Segment Start: TEXT SHOWN

By Matthew Knott and Rachel Clun
Top energy policy experts say they are highly dubious about Coalition claims the nation could have a nuclear power plant running within 10 years as the opposition prepares to ignite a major debate on energy policy by nominating possible sites for Australian nuclear reactors.
Opposition Leader Peter Dutton is expected to announce a plan before the May budget to convert retiring coal plants into nuclear energy sites, taking advantage of the fact that the existing plants come equipped with poles and wires to distribute power.
While attacking the Coalition over its nuclear energy plans, Climate Change and Energy Minister Chris Bowen on Sunday said he was open to changing the government’s proposed vehicle emissions standards to address concerns from the auto sector.
The Coalition has said it will be upfront with voters about where it believes nuclear power generation is viable in Australia. The Gippsland region in Victoria and the Hunter Valley in NSW are regarded as among the prime candidates for nuclear energy plants.
The debate over nuclear power is set to be a central policy contest at the next election. Labor MPs are eager to campaign against the Coalition’s push to end the nation’s long-standing moratorium against nuclear energy.
Coalition energy spokesman Ted O’Brien told Sky News on Sunday: “The best experts around the world, with whom we’ve been engaging, are saying Australia could have nuclear up and running within a 10-year period.”
O’Brien said that if Australia wanted to move to net zero while maintaining affordable and reliable electricity generation, nuclear power must be a part of the nation’s energy mix.
“You have over 30 economies right now with nuclear, and wanting more, another 50 in the world wanting to introduce nuclear for the very first time,” he said.
“And here in Australia, we are paying among the highest energy bills in the world, our grid is wobbling with threats of blackouts, we’re already experiencing some blackouts and we need to get to net zero.”
Describing the Coalition case for nuclear power as crumbling like “a Sao [biscuit] in a blender” when subjected to scrutiny, Bowen said there was no way Australia could have a nuclear power plant up and running in a decade.
“Tell him he’s dreaming,” Bowen told the ABC’s Insiders, quoting from the beloved film The Castle.

Segment End: TEXT SHOWN
Segment Start: GIVEN INFORMATION

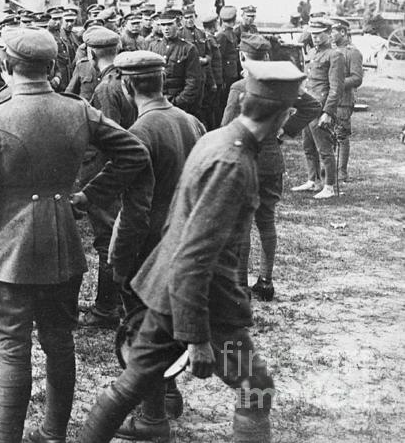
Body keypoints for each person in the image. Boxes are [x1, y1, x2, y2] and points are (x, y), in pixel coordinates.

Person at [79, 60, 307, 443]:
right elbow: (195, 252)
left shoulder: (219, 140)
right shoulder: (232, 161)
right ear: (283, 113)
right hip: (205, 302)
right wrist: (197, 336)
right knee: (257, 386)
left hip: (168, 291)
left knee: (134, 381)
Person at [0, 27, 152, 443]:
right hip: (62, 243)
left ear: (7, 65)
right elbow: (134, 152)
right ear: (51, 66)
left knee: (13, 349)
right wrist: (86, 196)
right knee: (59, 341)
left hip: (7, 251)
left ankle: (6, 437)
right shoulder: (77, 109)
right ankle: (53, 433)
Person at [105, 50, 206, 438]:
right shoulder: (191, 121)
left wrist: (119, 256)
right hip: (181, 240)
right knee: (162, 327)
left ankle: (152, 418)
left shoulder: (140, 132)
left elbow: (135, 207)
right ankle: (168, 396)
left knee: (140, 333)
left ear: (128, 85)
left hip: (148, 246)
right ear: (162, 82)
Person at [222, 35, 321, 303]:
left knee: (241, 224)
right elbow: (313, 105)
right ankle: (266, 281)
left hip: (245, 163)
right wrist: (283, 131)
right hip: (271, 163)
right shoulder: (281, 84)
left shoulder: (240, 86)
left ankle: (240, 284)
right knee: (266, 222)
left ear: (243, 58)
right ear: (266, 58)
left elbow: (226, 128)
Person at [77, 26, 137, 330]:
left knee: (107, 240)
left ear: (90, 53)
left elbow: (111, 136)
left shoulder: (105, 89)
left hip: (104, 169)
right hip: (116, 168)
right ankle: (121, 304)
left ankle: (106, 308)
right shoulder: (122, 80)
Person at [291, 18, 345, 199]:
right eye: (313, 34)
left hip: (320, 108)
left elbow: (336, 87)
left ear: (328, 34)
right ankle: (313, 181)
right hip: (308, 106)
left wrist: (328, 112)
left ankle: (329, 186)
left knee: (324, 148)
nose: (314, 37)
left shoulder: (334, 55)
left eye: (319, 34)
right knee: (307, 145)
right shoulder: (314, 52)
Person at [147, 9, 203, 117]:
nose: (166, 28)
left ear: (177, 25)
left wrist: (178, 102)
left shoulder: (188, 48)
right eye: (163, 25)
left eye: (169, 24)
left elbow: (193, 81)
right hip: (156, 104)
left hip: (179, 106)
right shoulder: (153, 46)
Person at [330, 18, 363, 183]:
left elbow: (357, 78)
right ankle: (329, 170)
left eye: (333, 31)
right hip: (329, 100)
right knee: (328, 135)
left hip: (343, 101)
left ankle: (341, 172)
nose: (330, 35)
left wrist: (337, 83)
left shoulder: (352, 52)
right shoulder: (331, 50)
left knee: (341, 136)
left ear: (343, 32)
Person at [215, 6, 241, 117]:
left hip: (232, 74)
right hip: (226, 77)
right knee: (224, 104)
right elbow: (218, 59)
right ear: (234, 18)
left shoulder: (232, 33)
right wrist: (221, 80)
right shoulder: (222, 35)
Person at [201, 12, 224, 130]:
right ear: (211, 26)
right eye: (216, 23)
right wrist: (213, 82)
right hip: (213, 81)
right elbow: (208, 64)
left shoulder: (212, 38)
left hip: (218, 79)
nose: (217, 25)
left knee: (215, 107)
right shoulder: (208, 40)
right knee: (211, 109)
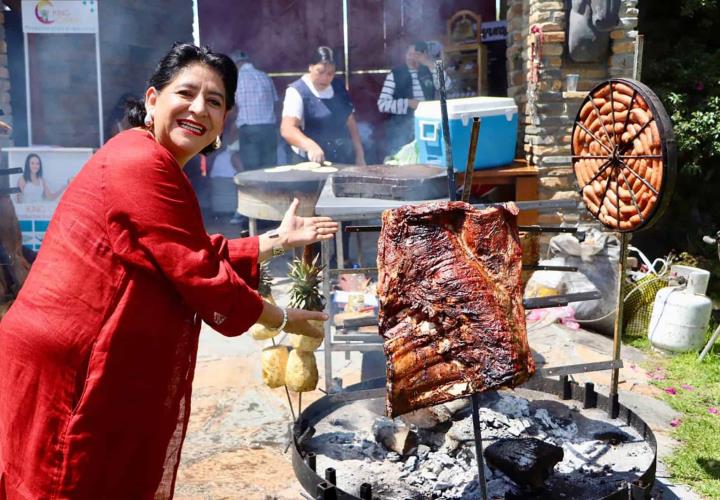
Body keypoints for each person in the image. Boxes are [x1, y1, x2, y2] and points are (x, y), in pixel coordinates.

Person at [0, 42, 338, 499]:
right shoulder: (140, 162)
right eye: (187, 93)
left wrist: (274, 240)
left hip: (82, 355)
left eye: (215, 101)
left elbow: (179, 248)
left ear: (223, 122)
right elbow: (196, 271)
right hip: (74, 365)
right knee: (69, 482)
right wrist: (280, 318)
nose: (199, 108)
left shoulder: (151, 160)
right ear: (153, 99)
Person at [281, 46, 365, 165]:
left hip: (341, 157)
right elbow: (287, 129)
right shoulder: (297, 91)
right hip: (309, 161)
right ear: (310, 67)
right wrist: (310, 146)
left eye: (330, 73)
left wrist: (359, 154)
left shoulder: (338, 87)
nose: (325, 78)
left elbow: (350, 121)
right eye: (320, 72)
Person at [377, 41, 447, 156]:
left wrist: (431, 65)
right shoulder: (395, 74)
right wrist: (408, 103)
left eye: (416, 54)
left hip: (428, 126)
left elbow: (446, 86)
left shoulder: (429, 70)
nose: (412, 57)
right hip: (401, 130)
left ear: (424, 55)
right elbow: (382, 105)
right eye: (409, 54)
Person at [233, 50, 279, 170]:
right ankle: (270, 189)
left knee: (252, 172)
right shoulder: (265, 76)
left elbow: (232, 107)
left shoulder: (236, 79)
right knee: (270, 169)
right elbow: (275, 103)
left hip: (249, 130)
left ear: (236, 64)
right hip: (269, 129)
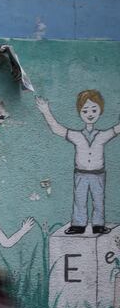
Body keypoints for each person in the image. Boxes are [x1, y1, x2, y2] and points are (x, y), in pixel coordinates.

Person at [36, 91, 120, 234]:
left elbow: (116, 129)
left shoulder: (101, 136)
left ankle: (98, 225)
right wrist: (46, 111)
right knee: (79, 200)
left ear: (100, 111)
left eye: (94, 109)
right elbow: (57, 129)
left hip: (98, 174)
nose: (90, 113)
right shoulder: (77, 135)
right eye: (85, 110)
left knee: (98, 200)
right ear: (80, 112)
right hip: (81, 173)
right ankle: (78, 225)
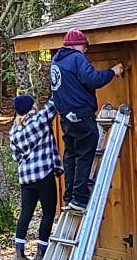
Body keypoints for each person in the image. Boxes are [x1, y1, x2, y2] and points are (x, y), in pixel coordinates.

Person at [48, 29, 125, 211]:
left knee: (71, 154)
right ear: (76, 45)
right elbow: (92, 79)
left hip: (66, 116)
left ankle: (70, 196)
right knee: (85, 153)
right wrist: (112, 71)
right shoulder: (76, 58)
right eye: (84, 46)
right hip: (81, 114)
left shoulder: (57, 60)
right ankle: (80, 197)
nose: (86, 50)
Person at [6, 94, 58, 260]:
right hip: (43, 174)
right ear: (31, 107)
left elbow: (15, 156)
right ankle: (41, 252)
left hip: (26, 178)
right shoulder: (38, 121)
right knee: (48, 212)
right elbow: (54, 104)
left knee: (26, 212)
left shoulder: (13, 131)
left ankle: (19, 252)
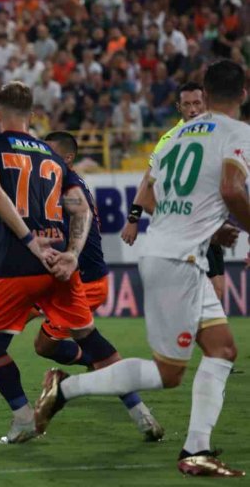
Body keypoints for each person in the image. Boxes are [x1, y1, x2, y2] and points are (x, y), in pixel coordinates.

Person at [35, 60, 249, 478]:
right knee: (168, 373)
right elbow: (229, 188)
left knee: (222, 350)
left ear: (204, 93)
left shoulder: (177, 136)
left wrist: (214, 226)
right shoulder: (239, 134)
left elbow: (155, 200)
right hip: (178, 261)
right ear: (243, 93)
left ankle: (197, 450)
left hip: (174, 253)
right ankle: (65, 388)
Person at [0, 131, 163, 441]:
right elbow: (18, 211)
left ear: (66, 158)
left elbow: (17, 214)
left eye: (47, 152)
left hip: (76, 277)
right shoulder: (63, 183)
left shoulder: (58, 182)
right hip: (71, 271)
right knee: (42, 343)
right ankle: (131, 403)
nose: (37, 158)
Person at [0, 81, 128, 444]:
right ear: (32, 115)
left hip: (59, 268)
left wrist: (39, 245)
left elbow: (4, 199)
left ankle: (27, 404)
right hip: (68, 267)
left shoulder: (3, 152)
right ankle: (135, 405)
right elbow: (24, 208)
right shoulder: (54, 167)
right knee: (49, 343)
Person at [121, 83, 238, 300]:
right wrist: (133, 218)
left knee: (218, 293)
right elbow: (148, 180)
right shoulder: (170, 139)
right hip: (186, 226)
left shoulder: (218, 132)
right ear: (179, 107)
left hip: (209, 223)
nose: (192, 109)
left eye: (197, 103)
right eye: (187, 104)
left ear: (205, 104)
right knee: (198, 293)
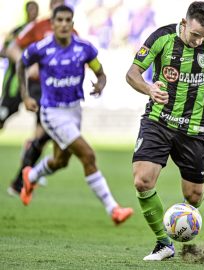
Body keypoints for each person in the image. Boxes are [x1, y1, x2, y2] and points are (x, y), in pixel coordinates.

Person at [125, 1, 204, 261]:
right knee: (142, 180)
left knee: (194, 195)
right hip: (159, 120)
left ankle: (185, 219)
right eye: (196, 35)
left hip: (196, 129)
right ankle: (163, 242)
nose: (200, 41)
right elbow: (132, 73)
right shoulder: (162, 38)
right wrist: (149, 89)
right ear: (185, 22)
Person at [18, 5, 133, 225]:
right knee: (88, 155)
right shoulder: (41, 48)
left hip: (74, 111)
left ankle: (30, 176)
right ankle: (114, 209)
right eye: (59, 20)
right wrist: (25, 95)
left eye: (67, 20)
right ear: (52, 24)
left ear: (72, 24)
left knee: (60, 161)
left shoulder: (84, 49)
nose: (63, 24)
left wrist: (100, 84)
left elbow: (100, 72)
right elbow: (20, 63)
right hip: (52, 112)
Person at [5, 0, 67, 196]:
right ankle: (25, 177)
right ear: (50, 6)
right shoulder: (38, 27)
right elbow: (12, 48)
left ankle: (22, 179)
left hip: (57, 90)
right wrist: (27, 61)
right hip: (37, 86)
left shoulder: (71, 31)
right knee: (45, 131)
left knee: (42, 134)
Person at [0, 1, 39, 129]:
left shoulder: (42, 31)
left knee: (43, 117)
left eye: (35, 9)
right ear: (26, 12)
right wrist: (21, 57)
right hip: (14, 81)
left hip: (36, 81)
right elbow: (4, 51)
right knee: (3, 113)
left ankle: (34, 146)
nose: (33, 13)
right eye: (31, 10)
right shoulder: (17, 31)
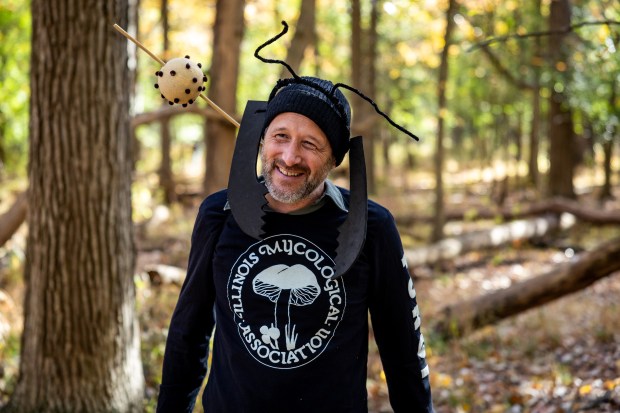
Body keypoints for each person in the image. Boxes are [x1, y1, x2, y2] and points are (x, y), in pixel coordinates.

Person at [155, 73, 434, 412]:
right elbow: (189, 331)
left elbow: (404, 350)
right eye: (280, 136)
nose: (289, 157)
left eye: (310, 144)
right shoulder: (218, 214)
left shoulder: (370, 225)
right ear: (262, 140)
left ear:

Segment End: GIVEN INFORMATION

| EXERCISES TO COMPLETE |
**A.** According to the nuclear power article, which two regions are regarded as among the prime candidates for nuclear energy plants?
**B.** Mark each statement yes or no against the nuclear power article, quoting the words that settle it: (i) Chris Bowen made his "Tell him he's dreaming" remark on Sky News. (ii) Peter Dutton is expected to announce a plan before the May budget. (iii) Ted O'Brien said more than 30 economies currently have nuclear power.
The lines after the text aren't needed here.

| ANSWERS FOR THIS EXERCISE |
**A.** The Gippsland region in Victoria and the Hunter Valley in NSW.

**B.**
(i) No: "Bowen told the ABC’s Insiders"
(ii) Yes: "Opposition Leader Peter Dutton is expected to announce a plan before the May budget"
(iii) Yes: "You have over 30 economies right now with nuclear"